Они и впрямь были святыми, мои старики. Жизнь в Божьем мире без зла, без зависти, в трудах, в заботах. Их мудрость была земной закваски, тихая и глубинная. Великая гармония Божьего мира, частью которой они были. Оттого и знали и день, и час своего ухода, потому что разговаривали с Богом, только не рассказывали нам эту святую тайну. Возможность разговора с Ним даруется далеко не каждому. Моим деду с бабушкой было даровано. Царствие им Небесное.

* * *

Я помню последний год хрущевского правления.

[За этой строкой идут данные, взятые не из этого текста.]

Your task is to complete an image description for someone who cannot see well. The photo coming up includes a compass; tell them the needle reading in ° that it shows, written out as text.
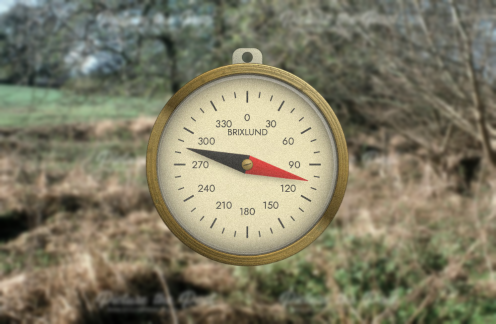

Первомайская демонстрация. Все совершенно как обычно. В школе, за неделю до праздника, мы из белой бумаги вырезали цветочки; проволочками, нанизав в середину ватный шарик, крепили к нарезанным заранее веткам, чтобы изображать цветущий яблоневый сад и душевно радовать тех, кто стоит на трибуне. Дома размотали флажки, надули шарики, оделись в праздничное и двинулись к исходным пунктам, откуда следовало двигаться колоннами неорганизованного народа помимо организованного. От заводов, фабрик и всяких там предприятий.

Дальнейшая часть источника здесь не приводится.